The evaluators believe that there is value in continuing with the surveillance of trichiasis. The evaluation has shown that the current system is not likely to produce estimates that are highly representative of the prevalence of trichiasis in older Aboriginal people as:
there is no systematic approach to screening (except in WA where screening is linked to the provision of annual vaccinations for Aboriginal adults); and
only a very small proportion of at risk communities are screened.

It is possible that trichiasis could be more widely spread across the country relative to active trachoma as adults who grew up in remote regions could now be residing in metropolitan or rural regions. It would be appropriate for the NT and SA to adopt a similar strategy to WA, in conducting trichiasis screening as part of the annual adult influenza vaccination program or potentially as an aspect of ‘adult health checks.’ Resources will need to be allocated to ensure training of staff undertaking screening, and to establish mechanisms through which these staff provide the results of screening to regional and/or jurisdictional trachoma units.

R10: It is recommended that trichiasis surveillance be enhanced by pursuing integration of screening for trichiasis with the provision of annual influenza vaccinations to Aboriginal adults and/or ‘healthy adult checks’ in at risk communities in the Northern Territory and South Australia.

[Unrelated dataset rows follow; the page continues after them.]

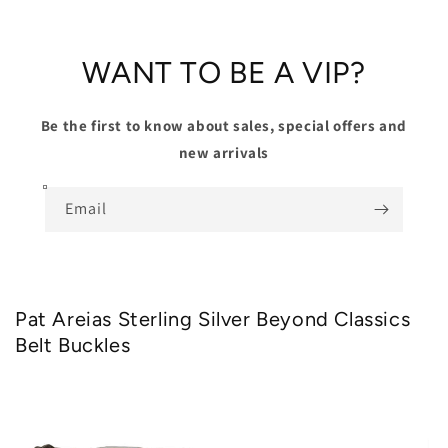
WANT TO BE A VIP?
Be the first to know about sales, special offers and
new arrivals
Email
Pat Areias Sterling Silver Beyond Classics
Belt Buckles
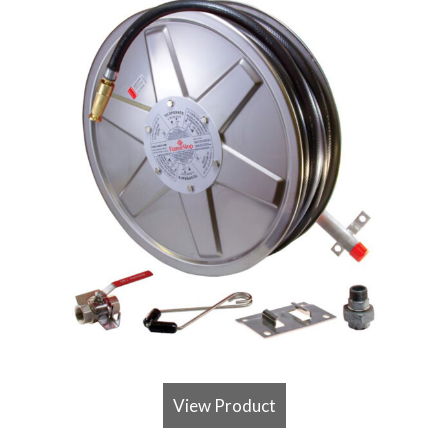
View Product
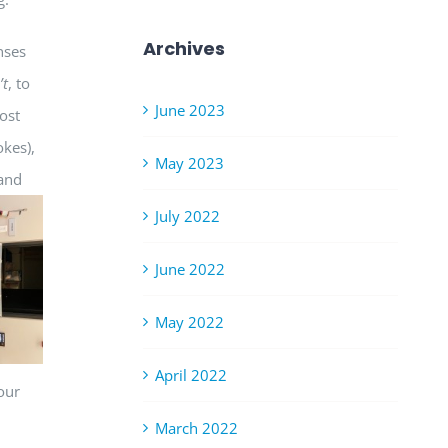
Archives
nses
’t
, to
June 2023
most
okes),
May 2023
 and
July 2022
June 2022
May 2022
April 2022
our
March 2022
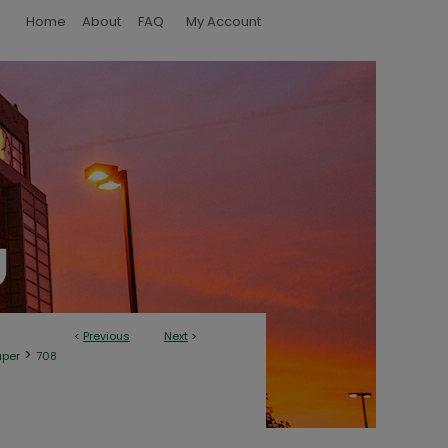
Home
About
FAQ
My Account
<
Previous
Next
>
>
aper
708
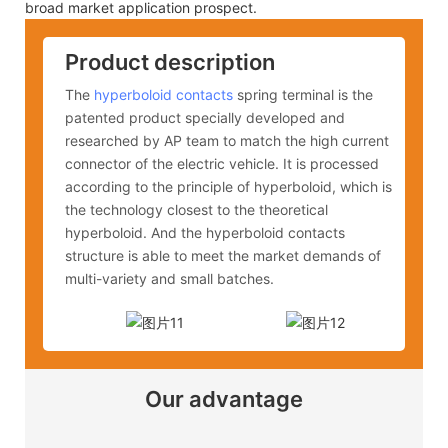
broad market application prospect.
Product description
The
hyperboloid contacts
spring terminal is the
patented product specially developed and
researched by AP team to match the high current
connector of the electric vehicle. It is processed
according to the principle of hyperboloid, which is
the technology closest to the theoretical
hyperboloid. And the hyperboloid contacts
structure is able to meet the market demands of
multi-variety and small batches.
Our advantage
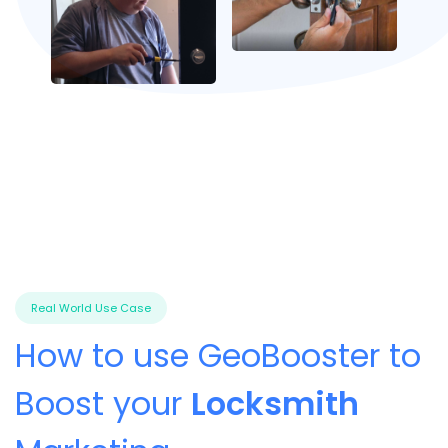
Real World Use Case
How to use GeoBooster to
Boost your
Locksmith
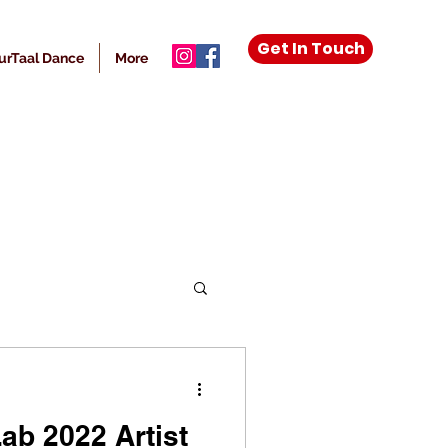
Get In Touch
urTaal Dance
More
ab 2022 Artist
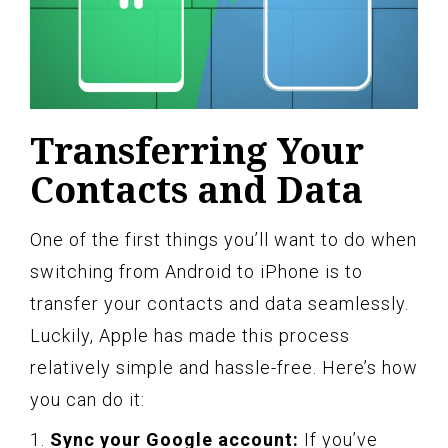
Transferring Your
Contacts and Data
One of the first things you’ll want to do when
switching from Android to iPhone is to
transfer your contacts and data seamlessly.
Luckily, Apple has made this process
relatively simple and hassle-free. Here’s how
you can do it:
1.
Sync your Google account:
If you’ve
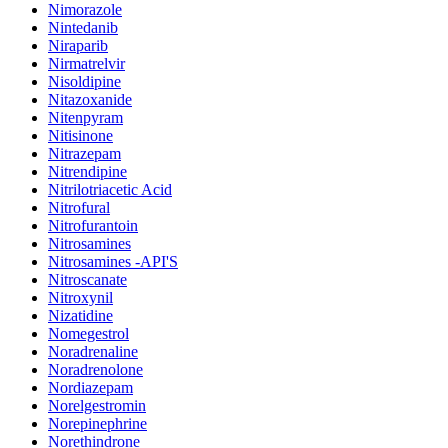
Nimorazole
Nintedanib
Niraparib
Nirmatrelvir
Nisoldipine
Nitazoxanide
Nitenpyram
Nitisinone
Nitrazepam
Nitrendipine
Nitrilotriacetic Acid
Nitrofural
Nitrofurantoin
Nitrosamines
Nitrosamines -API'S
Nitroscanate
Nitroxynil
Nizatidine
Nomegestrol
Noradrenaline
Noradrenolone
Nordiazepam
Norelgestromin
Norepinephrine
Norethindrone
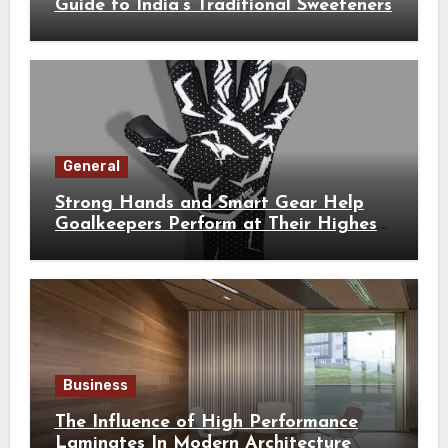
Guide to India’s Traditional Sweeteners
General
Strong Hands and Smart Gear Help
Goalkeepers Perform at Their Highest
Level
Business
The Influence of High Performance
Laminates In Modern Architecture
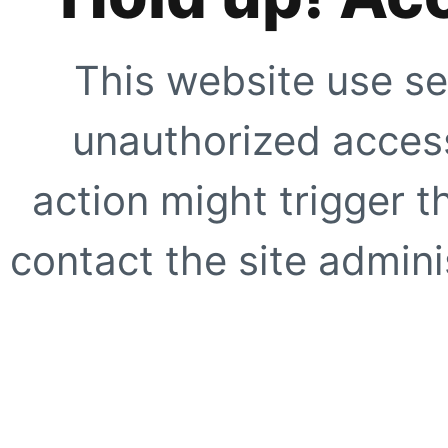
This website use se
unauthorized access
action might trigger t
contact the site adminis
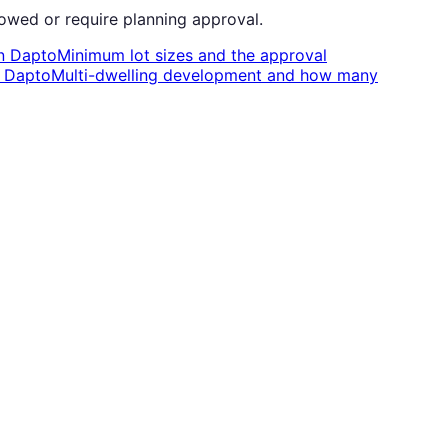
owed or require planning approval.
n
Dapto
Minimum lot sizes and the approval
n
Dapto
Multi-dwelling development and how many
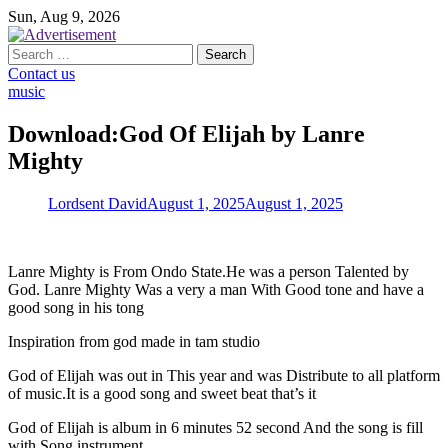
Skip
Sun, Aug 9, 2026
to
content
Search
for:
Contact us
music
Download:God Of Elijah by Lanre
Mighty
Lordsent David
August 1, 2025
August 1, 2025
Lanre Mighty is From Ondo State.He was a person Talented by
God. Lanre Mighty Was a very a man With Good tone and have a
good song in his tong
Inspiration from god made in tam studio
God of Elijah was out in This year and was Distribute to all platform
of music.It is a good song and sweet beat that’s it
God of Elijah is album in 6 minutes 52 second And the song is fill
with Song instrument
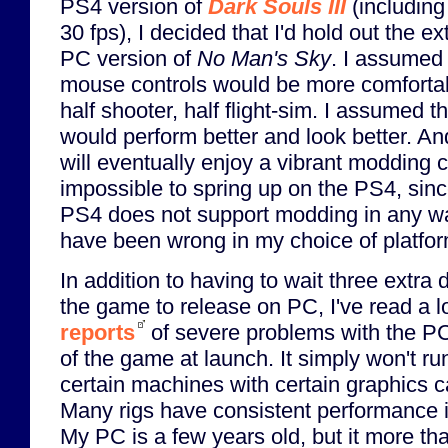
PS4 version of
Dark Souls III
(including
30 fps), I decided that I'd hold out the ex
PC version of
No Man's Sky
. I assumed
mouse controls would be more comfortab
half shooter, half flight-sim. I assumed 
would perform better and look better. An
will eventually enjoy a vibrant modding c
impossible to spring up on the PS4, sinc
PS4 does not support modding in any wa
have been wrong in my choice of platfor
In addition to having to wait three extra 
the game to release on PC, I've read a lo
reports
of severe problems with the P
of the game at launch. It simply won't ru
certain machines with certain graphics c
Many rigs have consistent performance 
My PC is a few years old, but it more t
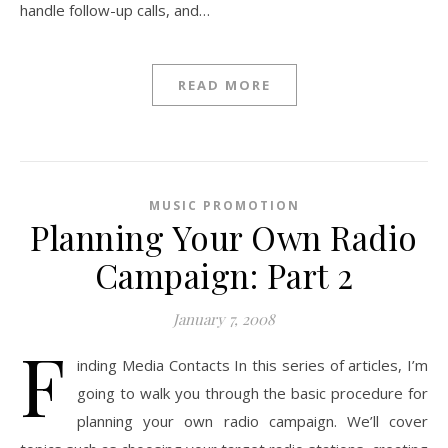
handle follow-up calls, and…
READ MORE
MUSIC PROMOTION
Planning Your Own Radio
Campaign: Part 2
January 7, 2008
F
inding Media Contacts In this series of articles, I’m
going to walk you through the basic procedure for
planning your own radio campaign. We’ll cover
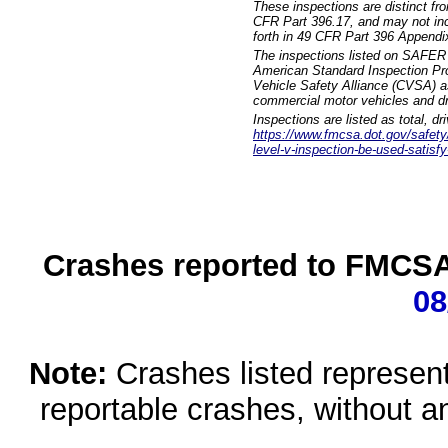
These inspections are distinct fr
CFR Part 396.17, and may not incl
forth in 49 CFR Part 396 Appendi
The inspections listed on SAFER 
American Standard Inspection Pr
Vehicle Safety Alliance (CVSA) as
commercial motor vehicles and dr
Inspections are listed as total, d
https://www.fmcsa.dot.gov/safety/q
level-v-inspection-be-used-satisfy
Crashes reported to FMCSA 
08
Note:
Crashes listed represen
reportable crashes, without an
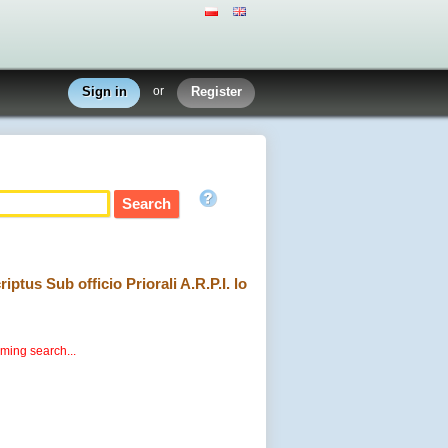
Sign in
or
Register
ptus Sub officio Priorali A.R.P.I. lo
rming search...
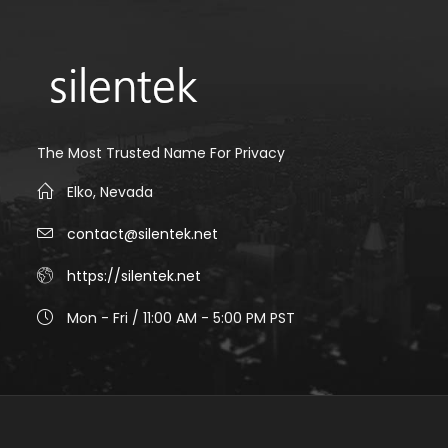
The Most Trusted Name For Privacy
Elko, Nevada
contact@silentek.net
https://silentek.net
Mon - Fri / 11:00 AM - 5:00 PM PST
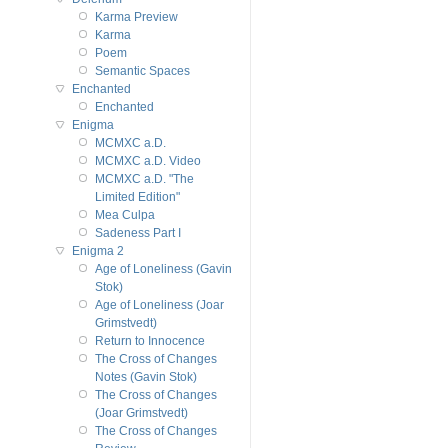
Karma Preview
Karma
Poem
Semantic Spaces
Enchanted
Enchanted
Enigma
MCMXC a.D.
MCMXC a.D. Video
MCMXC a.D. "The
Limited Edition"
Mea Culpa
Sadeness Part I
Enigma 2
Age of Loneliness (Gavin
Stok)
Age of Loneliness (Joar
Grimstvedt)
Return to Innocence
The Cross of Changes
Notes (Gavin Stok)
The Cross of Changes
(Joar Grimstvedt)
The Cross of Changes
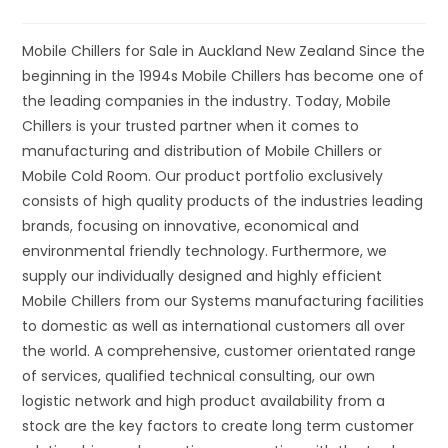
Mobile Chillers for Sale in Auckland New Zealand Since the
beginning in the 1994s Mobile Chillers has become one of
the leading companies in the industry. Today, Mobile
Chillers is your trusted partner when it comes to
manufacturing and distribution of Mobile Chillers or
Mobile Cold Room. Our product portfolio exclusively
consists of high quality products of the industries leading
brands, focusing on innovative, economical and
environmental friendly technology. Furthermore, we
supply our individually designed and highly efficient
Mobile Chillers from our Systems manufacturing facilities
to domestic as well as international customers all over
the world. A comprehensive, customer orientated range
of services, qualified technical consulting, our own
logistic network and high product availability from a
stock are the key factors to create long term customer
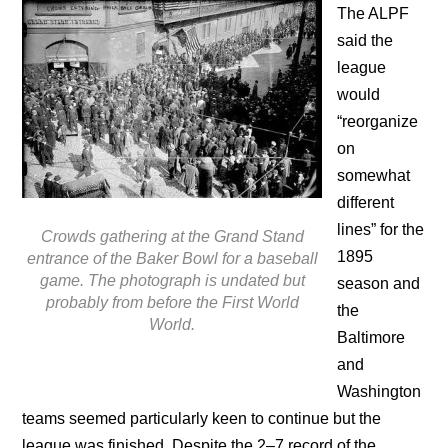
The ALPF
said the
league
would
“reorganize
on
somewhat
different
lines” for the
Crowds gathering at the Grand Stand
1895
entrance of the Baker Bowl for a baseball
game. The photograph is undated but
season and
probably from before the First World
the
World.
Baltimore
and
Washington
teams seemed particularly keen to continue but the
league was finished. Despite the 2–7 record of the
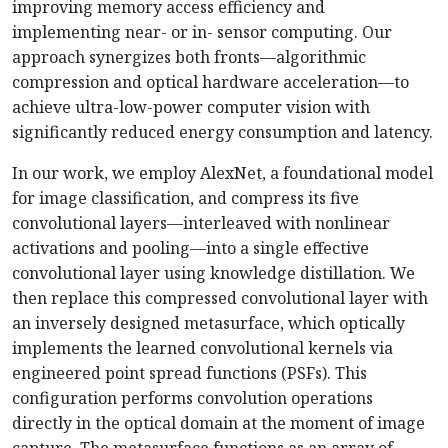
improving memory access efficiency and
implementing near- or in- sensor computing. Our
approach synergizes both fronts—algorithmic
compression and optical hardware acceleration—to
achieve ultra-low-power computer vision with
significantly reduced energy consumption and latency.
In our work, we employ AlexNet, a foundational model
for image classification, and compress its five
convolutional layers—interleaved with nonlinear
activations and pooling—into a single effective
convolutional layer using knowledge distillation. We
then replace this compressed convolutional layer with
an inversely designed metasurface, which optically
implements the learned convolutional kernels via
engineered point spread functions (PSFs). This
configuration performs convolution operations
directly in the optical domain at the moment of image
capture. The metasurface functions as an array of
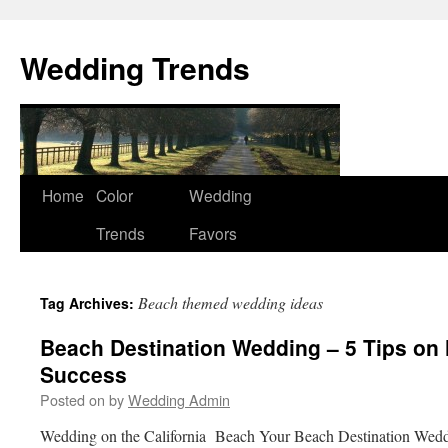
Wedding Trends
Skip
Home
Color
Wedding
to
Trends
Favors
content
Beach themed wedding ideas
Tag Archives:
Beach Destination Wedding – 5 Tips on 
Success
Posted on
by
Wedding Admin
Wedding on the California Beach Your Beach Destination Weddi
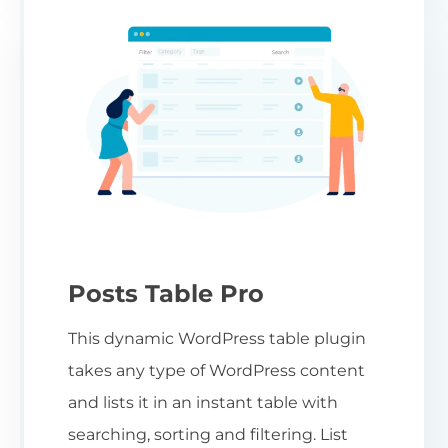
Posts Table Pro
This dynamic WordPress table plugin
takes any type of WordPress content
and lists it in an instant table with
searching, sorting and filtering. List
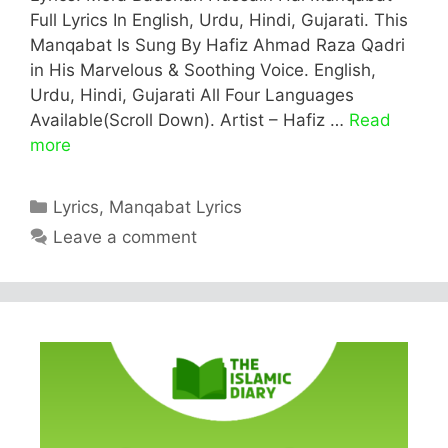
Full Lyrics In English, Urdu, Hindi, Gujarati. This
Manqabat Is Sung By Hafiz Ahmad Raza Qadri
in His Marvelous & Soothing Voice. English,
Urdu, Hindi, Gujarati All Four Languages
Available(Scroll Down). Artist – Hafiz …
Read
more
Categories
Lyrics
,
Manqabat Lyrics
Leave a comment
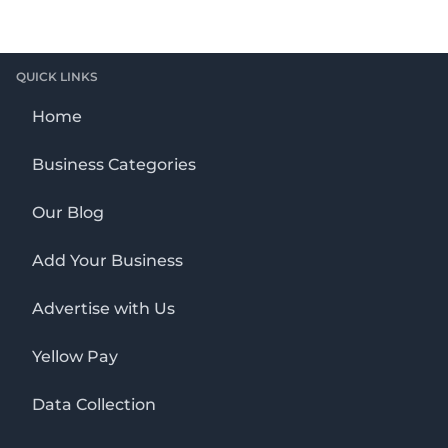
QUICK LINKS
Home
Business Categories
Our Blog
Add Your Business
Advertise with Us
Yellow Pay
Data Collection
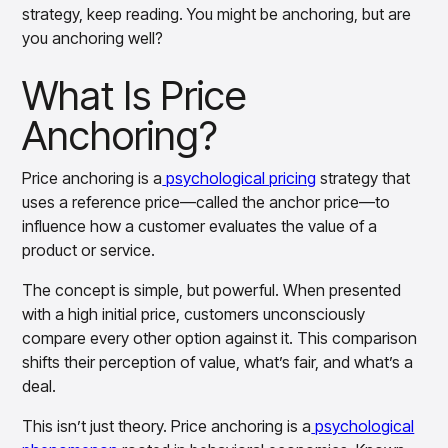
Gain accurate reporting and actionable insights
strategy, keep reading. You might be anchoring, but are
across platforms with MondaySmart
you anchoring well?
Test & Learn
Automate hypothesis-driven testing with TestSmart
What Is Price
Product Tagging & Attribution
Automate catalog management with AttributeSmart
Anchoring?
DataSmart
Use data lineage to make every data pipeline
Price anchoring is a
psychological pricing
strategy that
observable, explainable, and governed
uses a reference price—called the anchor price—to
Data & Intelligence
influence how a customer evaluates the value of a
Overview
product or service.
Products
Agentic AI Products
Platform Agents
The concept is simple, but powerful. When presented
Enable real-time market response using enterprise-
with a high initial price, customers unconsciously
grade platform agents
compare every other option against it. This comparison
Agentic Retail Automation Platform
shifts their perception of value, what’s fair, and what’s a
A retail automation platform to build and govern AI
deal.
Agents across workflows
CortexEye
This isn’t just theory. Price anchoring is a
psychological
Uncover real performance drivers and deliver precise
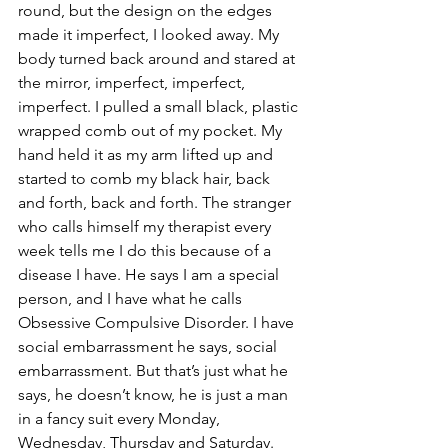
round, but the design on the edges 
made it imperfect, I looked away. My 
body turned back around and stared at 
the mirror, imperfect, imperfect, 
imperfect. I pulled a small black, plastic 
wrapped comb out of my pocket. My 
hand held it as my arm lifted up and 
started to comb my black hair, back 
and forth, back and forth. The stranger 
who calls himself my therapist every 
week tells me I do this because of a 
disease I have. He says I am a special 
person, and I have what he calls 
Obsessive Compulsive Disorder. I have 
social embarrassment he says, social 
embarrassment. But that’s just what he 
says, he doesn’t know, he is just a man 
in a fancy suit every Monday, 
Wednesday, Thursday and Saturday.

5.1.3 Surveillance of antibiotic resistance

The evaluators found that the current approach to monitoring antibiotic resistance as part of the national trachoma surveillance system is inadequate. The method used to monitor antibiotic resistance levels in the Aboriginal population in Australia is considered to be appropriate. However the coverage of the pathology service providers that contribute data is thought not to be the most appropriate. The current arrangements result in the Indigenous population of WA not being represented in the data. This weakness occurs largely because the major pathology service provider in WA (PathWest) does not contribute data. The addition of data from PathWest would improve the current situation to the point where there could be confidence that the data are more representative of the actual situation. The evaluators believe that NTSRU should pursue the collection of data from PathWest.

R11: It is recommended that the current approach to monitoring antibiotic resistance be retained. The national trachoma surveillance system should be enhanced by the NTSRU seeking agreement from PathWest to contribute annual data on azithromycin resistance to the system.